● Stored records
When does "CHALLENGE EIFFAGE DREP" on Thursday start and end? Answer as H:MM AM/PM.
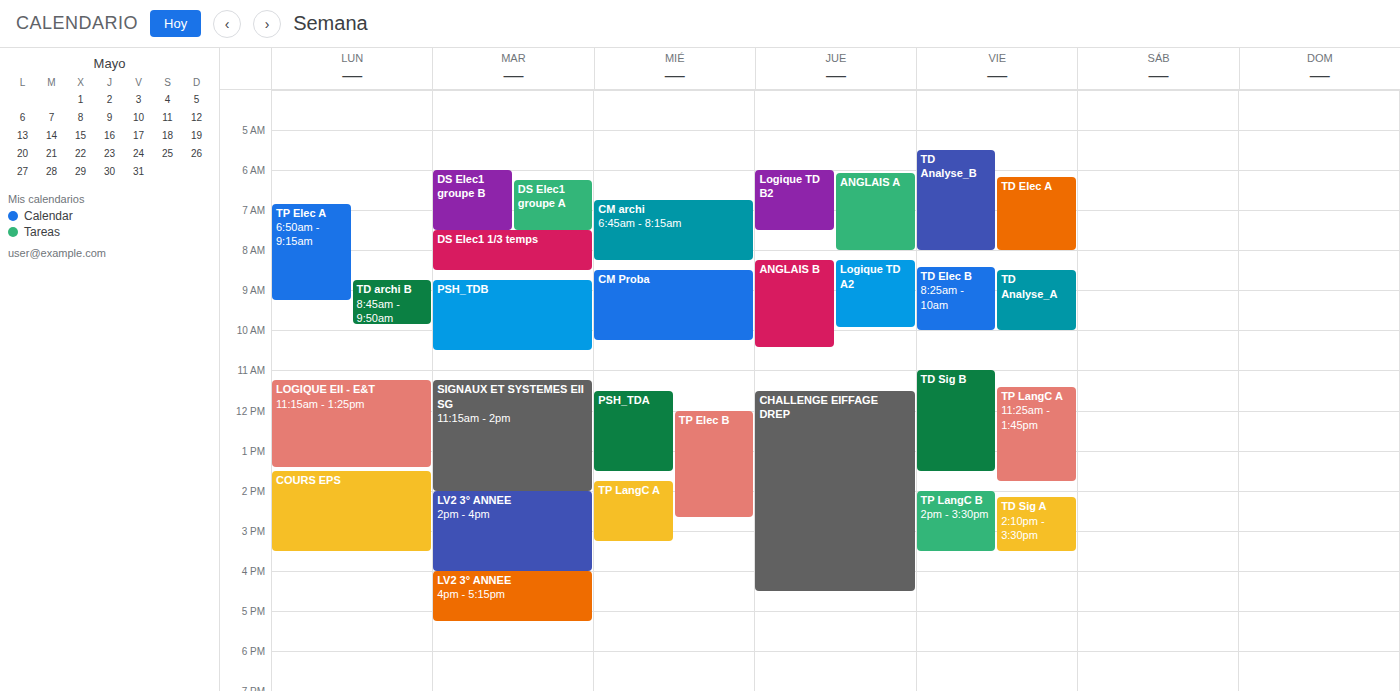
11:30 AM to 4:30 PM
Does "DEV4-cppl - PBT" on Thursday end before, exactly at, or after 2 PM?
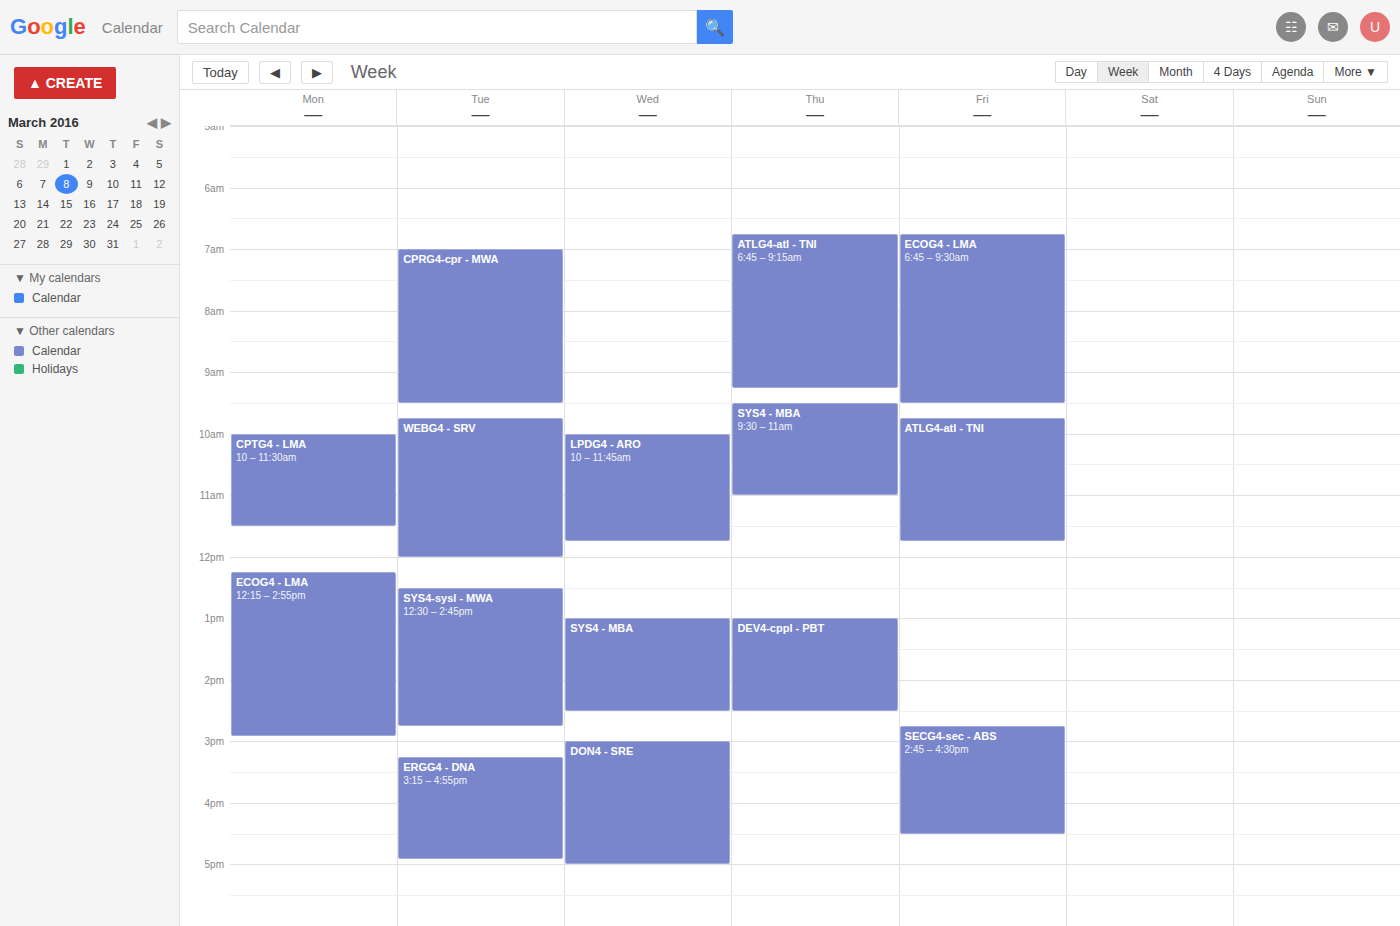
2:30 PM -- after 2 PM, 30 minutes below the 2 PM line.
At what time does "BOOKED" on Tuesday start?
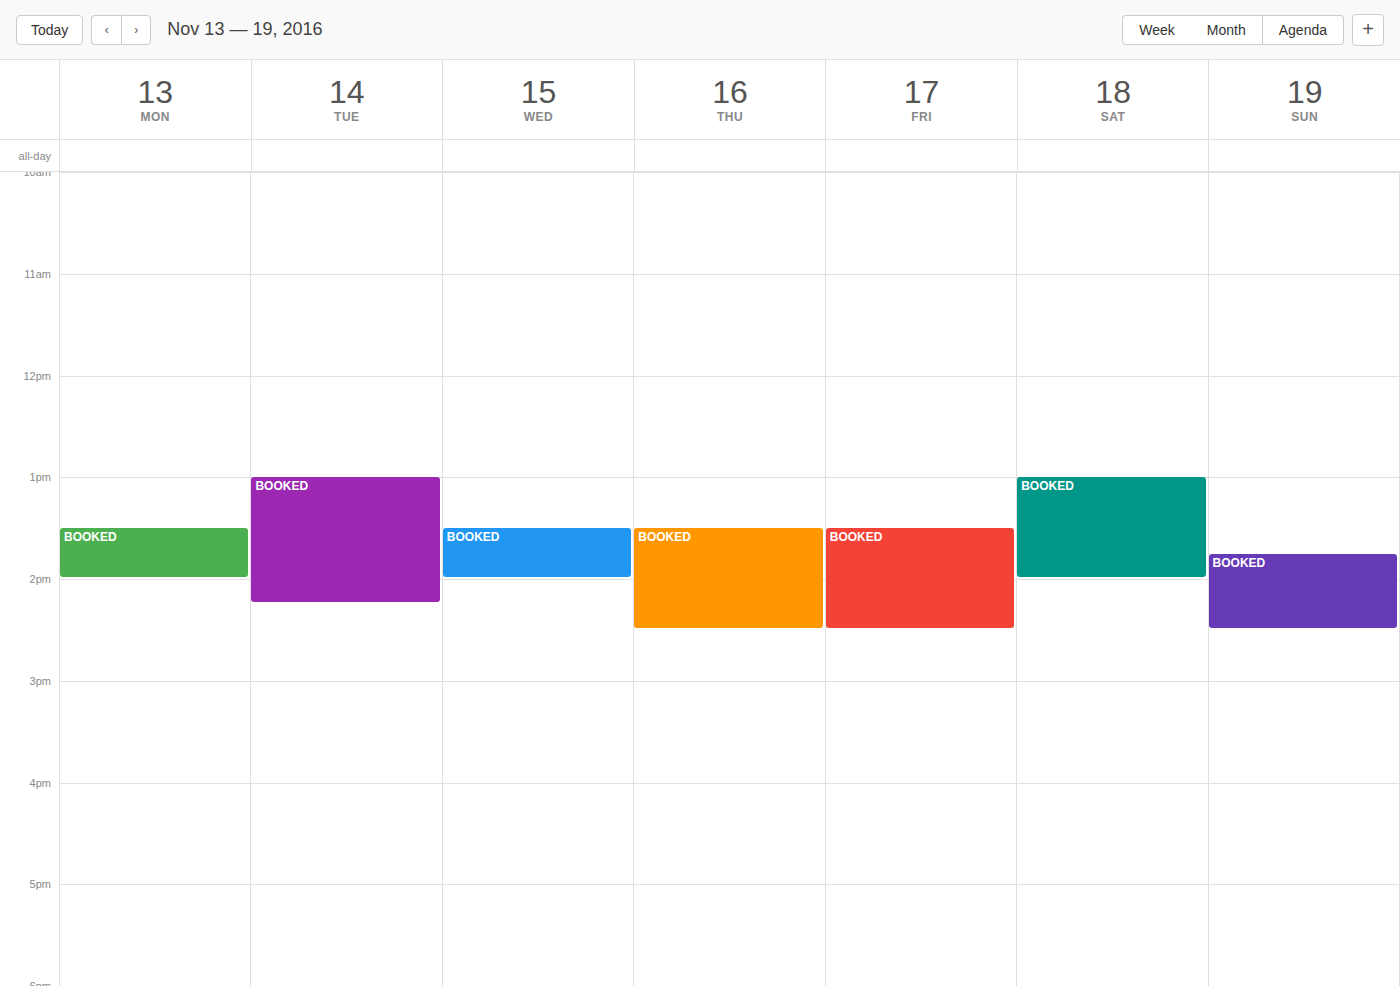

● Your task
Please copy out every entry above, replacing "Thursday" with "Friday" and changing nothing else. Leave the pictures out.

● Output of the exercise
When does "CHALLENGE EIFFAGE DREP" on Friday start and end? Answer as H:MM AM/PM.
11:30 AM to 4:30 PM
Does "DEV4-cppl - PBT" on Friday end before, exactly at, or after 2 PM?
2:30 PM -- after 2 PM, 30 minutes below the 2 PM line.
At what time does "BOOKED" on Tuesday start?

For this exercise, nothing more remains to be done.